Segment Start: GIVEN PASSAGE

Plaintiff moves for summary judgment in litigation challenging the denial of his application for a zoning variance. The Madison Township zoning ordinance of 1970 and the amended zoning ordinance of 1973 were struck down as unconstitutional in Oakwood at Madison, Inc. v. Madison Tp., 117 N.J. Super. 11 (Law Div. 1971), certif. granted 62 N.J. 185 (1972), on remand 128 N.J. Super. 438 (Law Div. 1974). Both trial court judgments were stayed pending appeal.
On September 11, 1972 plaintiff sought a zoning variance for a 1256-unit garden apartment complex on 127 acres of vacant land, approximately 65 acres in R-80 Residential, approximately 38 acres in S-D Special Development and approximately 23 acres in M-1 Light Industrial. Other holdings of his surround this 127-acre parcel, which is west of Route 9 in a sparsely developed section of the township.
The board of adjustment recommended the use variance and incidental bulk variances on December 19, 1972. There were no objectors at the board hearings. The Old Bridge Civic Association through a spokesman favored approval. The mayor and council failed to act on the board recommendation within the statutory 60-day period, as extended several times, amounting to a denial pursuant to N.J.S.A. 40:55-39.1. Plaintiff brought this prerogative writ action on July 23, 1973.

Segment End: GIVEN PASSAGE
Segment Start: DATA RECORDS

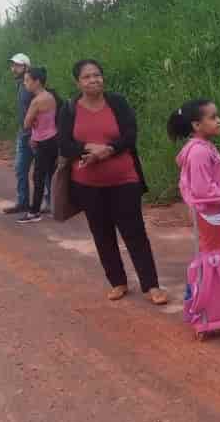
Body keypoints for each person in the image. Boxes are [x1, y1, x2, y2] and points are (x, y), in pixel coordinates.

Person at [57, 59, 168, 305]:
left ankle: (151, 285)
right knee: (102, 233)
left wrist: (107, 150)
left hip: (124, 180)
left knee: (135, 232)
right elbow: (64, 144)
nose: (94, 80)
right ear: (78, 82)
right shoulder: (69, 109)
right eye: (87, 77)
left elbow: (130, 135)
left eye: (97, 75)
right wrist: (88, 148)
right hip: (87, 184)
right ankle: (117, 282)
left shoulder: (117, 102)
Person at [170, 99, 220, 337]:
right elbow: (203, 190)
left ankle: (219, 310)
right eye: (212, 117)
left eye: (217, 116)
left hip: (213, 214)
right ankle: (213, 311)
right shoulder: (199, 152)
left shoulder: (203, 147)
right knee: (214, 262)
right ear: (196, 124)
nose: (219, 120)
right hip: (209, 215)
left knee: (215, 260)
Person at [3, 53, 49, 215]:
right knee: (20, 168)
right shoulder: (21, 85)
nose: (13, 68)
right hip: (24, 133)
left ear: (26, 67)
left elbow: (44, 107)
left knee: (43, 169)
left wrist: (37, 132)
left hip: (36, 134)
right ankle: (23, 202)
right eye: (13, 65)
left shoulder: (33, 86)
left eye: (17, 65)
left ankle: (49, 203)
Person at [18, 66, 60, 224]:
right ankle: (56, 207)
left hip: (43, 142)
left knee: (38, 177)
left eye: (27, 81)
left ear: (37, 82)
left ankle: (34, 212)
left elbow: (27, 123)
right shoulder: (50, 96)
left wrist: (32, 121)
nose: (25, 84)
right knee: (52, 175)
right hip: (53, 138)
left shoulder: (36, 101)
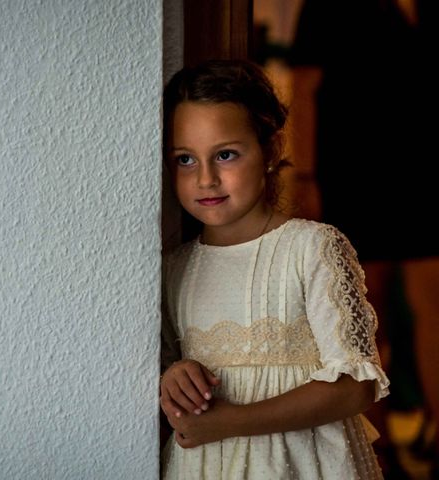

Segment End: DATA RECORDS

ASSIGNED TASK: From the zoning variance passage above, write out word for word the portion starting with "On September 11, 1972" and going on through "of the township.".

SOLUTION TO THE EXERCISE:
On September 11, 1972 plaintiff sought a zoning variance for a 1256-unit garden apartment complex on 127 acres of vacant land, approximately 65 acres in R-80 Residential, approximately 38 acres in S-D Special Development and approximately 23 acres in M-1 Light Industrial. Other holdings of his surround this 127-acre parcel, which is west of Route 9 in a sparsely developed section of the township.